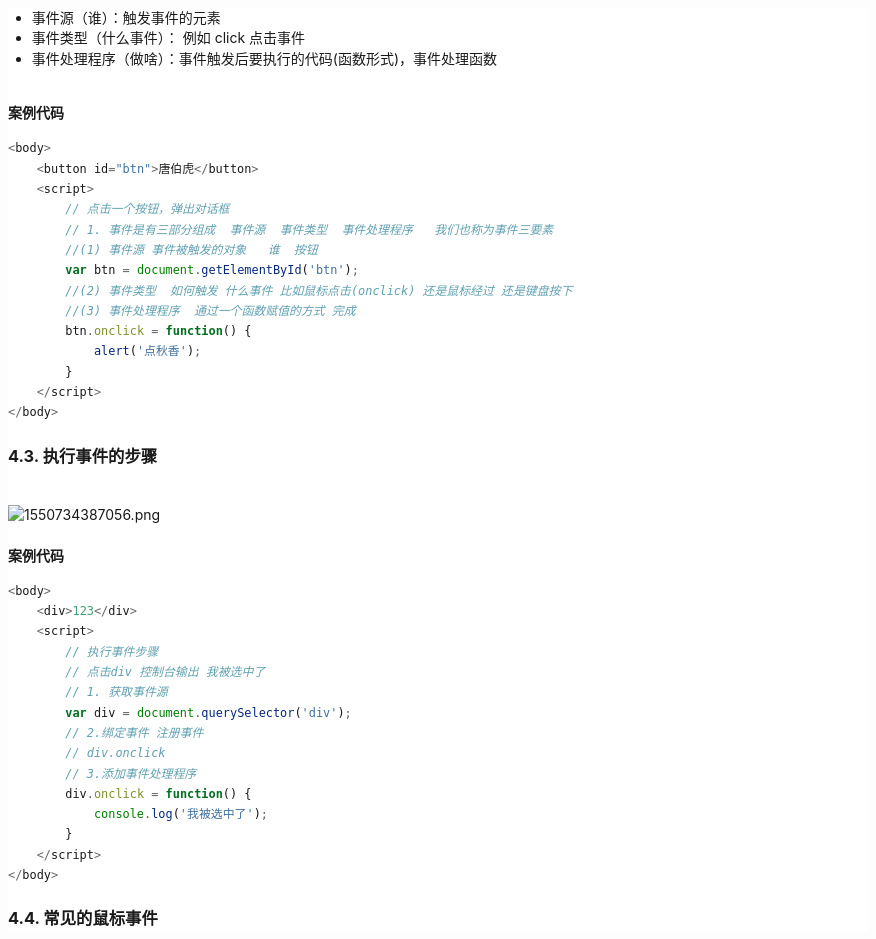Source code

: 
- 事件源（谁）：触发事件的元素
- 事件类型（什么事件）： 例如 click 点击事件
- 事件处理程序（做啥）：事件触发后要执行的代码(函数形式)，事件处理函数


<br />**案例代码**<br />

```javascript
<body>
    <button id="btn">唐伯虎</button>
    <script>
        // 点击一个按钮，弹出对话框
        // 1. 事件是有三部分组成  事件源  事件类型  事件处理程序   我们也称为事件三要素
        //(1) 事件源 事件被触发的对象   谁  按钮
        var btn = document.getElementById('btn');
        //(2) 事件类型  如何触发 什么事件 比如鼠标点击(onclick) 还是鼠标经过 还是键盘按下
        //(3) 事件处理程序  通过一个函数赋值的方式 完成
        btn.onclick = function() {
            alert('点秋香');
        }
    </script>
</body>
```


<a name="8dd7a79f"></a>
### 4.3. 执行事件的步骤

<br />![1550734387056.png](https://cdn.nlark.com/yuque/0/2020/png/1483858/1600780836519-1012afd6-cd8f-4029-a587-cd62969c827b.png#align=left&display=inline&height=114&margin=%5Bobject%20Object%5D&name=1550734387056.png&originHeight=114&originWidth=660&size=6843&status=done&style=none&width=660)<br />
<br />**案例代码**<br />

```javascript
<body>
    <div>123</div>
    <script>
        // 执行事件步骤
        // 点击div 控制台输出 我被选中了
        // 1. 获取事件源
        var div = document.querySelector('div');
        // 2.绑定事件 注册事件
        // div.onclick 
        // 3.添加事件处理程序 
        div.onclick = function() {
            console.log('我被选中了');
        }
    </script>
</body>
```


<a name="81548a9f"></a>
### 4.4. 常见的鼠标事件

==*==

# [YOUR GOAL]
Before copying, set the pictures aside; then give the records again exactly.

# [EXERCISE OUTPUT]
Source code

: 
- 事件源（谁）：触发事件的元素
- 事件类型（什么事件）： 例如 click 点击事件
- 事件处理程序（做啥）：事件触发后要执行的代码(函数形式)，事件处理函数


<br />**案例代码**<br />

```javascript
<body>
    <button id="btn">唐伯虎</button>
    <script>
        // 点击一个按钮，弹出对话框
        // 1. 事件是有三部分组成  事件源  事件类型  事件处理程序   我们也称为事件三要素
        //(1) 事件源 事件被触发的对象   谁  按钮
        var btn = document.getElementById('btn');
        //(2) 事件类型  如何触发 什么事件 比如鼠标点击(onclick) 还是鼠标经过 还是键盘按下
        //(3) 事件处理程序  通过一个函数赋值的方式 完成
        btn.onclick = function() {
            alert('点秋香');
        }
    </script>
</body>
```


<a name="8dd7a79f"></a>
### 4.3. 执行事件的步骤

<br />![1550734387056.png](https://cdn.nlark.com/yuque/0/2020/png/1483858/1600780836519-1012afd6-cd8f-4029-a587-cd62969c827b.png#align=left&display=inline&height=114&margin=%5Bobject%20Object%5D&name=1550734387056.png&originHeight=114&originWidth=660&size=6843&status=done&style=none&width=660)<br />
<br />**案例代码**<br />

```javascript
<body>
    <div>123</div>
    <script>
        // 执行事件步骤
        // 点击div 控制台输出 我被选中了
        // 1. 获取事件源
        var div = document.querySelector('div');
        // 2.绑定事件 注册事件
        // div.onclick 
        // 3.添加事件处理程序 
        div.onclick = function() {
            console.log('我被选中了');
        }
    </script>
</body>
```


<a name="81548a9f"></a>
### 4.4. 常见的鼠标事件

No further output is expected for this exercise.